**Exercise objective:** Would you please copy each line below that includes the string "plus"?
———
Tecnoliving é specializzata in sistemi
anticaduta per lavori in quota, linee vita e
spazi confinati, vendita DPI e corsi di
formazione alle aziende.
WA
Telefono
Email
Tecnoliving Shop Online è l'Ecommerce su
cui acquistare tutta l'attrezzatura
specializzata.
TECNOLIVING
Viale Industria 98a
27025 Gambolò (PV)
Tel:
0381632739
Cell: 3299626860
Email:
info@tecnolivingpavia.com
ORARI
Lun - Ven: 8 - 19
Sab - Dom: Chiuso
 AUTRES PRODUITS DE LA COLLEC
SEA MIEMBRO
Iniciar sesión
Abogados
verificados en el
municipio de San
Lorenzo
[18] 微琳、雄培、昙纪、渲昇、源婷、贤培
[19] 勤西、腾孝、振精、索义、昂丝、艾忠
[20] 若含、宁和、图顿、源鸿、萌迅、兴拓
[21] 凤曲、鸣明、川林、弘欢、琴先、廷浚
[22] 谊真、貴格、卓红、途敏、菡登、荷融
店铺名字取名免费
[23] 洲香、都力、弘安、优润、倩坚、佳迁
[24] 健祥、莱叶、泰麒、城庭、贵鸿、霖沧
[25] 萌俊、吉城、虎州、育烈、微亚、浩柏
———
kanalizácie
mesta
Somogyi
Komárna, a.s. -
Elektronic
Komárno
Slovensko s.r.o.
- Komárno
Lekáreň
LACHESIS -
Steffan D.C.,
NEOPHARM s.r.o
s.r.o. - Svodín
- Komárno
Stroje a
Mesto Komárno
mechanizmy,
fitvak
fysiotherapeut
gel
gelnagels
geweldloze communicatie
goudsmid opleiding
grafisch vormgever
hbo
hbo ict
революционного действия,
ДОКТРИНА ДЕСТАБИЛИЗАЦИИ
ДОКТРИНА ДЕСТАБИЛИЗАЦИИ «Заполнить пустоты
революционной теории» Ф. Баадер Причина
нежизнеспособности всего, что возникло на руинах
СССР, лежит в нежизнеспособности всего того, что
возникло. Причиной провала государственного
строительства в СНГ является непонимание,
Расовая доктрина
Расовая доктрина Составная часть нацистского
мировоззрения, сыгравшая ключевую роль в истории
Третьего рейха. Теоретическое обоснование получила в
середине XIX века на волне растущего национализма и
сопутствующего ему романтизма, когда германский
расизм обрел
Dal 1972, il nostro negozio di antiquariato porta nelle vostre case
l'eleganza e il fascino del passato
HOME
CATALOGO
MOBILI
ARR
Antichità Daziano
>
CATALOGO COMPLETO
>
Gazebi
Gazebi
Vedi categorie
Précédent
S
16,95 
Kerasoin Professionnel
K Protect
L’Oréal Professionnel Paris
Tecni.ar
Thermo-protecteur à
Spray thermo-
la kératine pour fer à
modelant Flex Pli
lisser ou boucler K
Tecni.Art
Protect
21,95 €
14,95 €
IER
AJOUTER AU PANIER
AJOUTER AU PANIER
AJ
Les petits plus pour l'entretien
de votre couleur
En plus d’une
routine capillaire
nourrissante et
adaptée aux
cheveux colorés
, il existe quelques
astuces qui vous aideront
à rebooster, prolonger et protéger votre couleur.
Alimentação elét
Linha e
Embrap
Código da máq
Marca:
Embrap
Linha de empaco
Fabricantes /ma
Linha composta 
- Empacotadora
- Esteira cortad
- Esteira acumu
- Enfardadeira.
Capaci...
———
**Reply to the exercise:**
Les petits plus pour l'entretien
En plus d’une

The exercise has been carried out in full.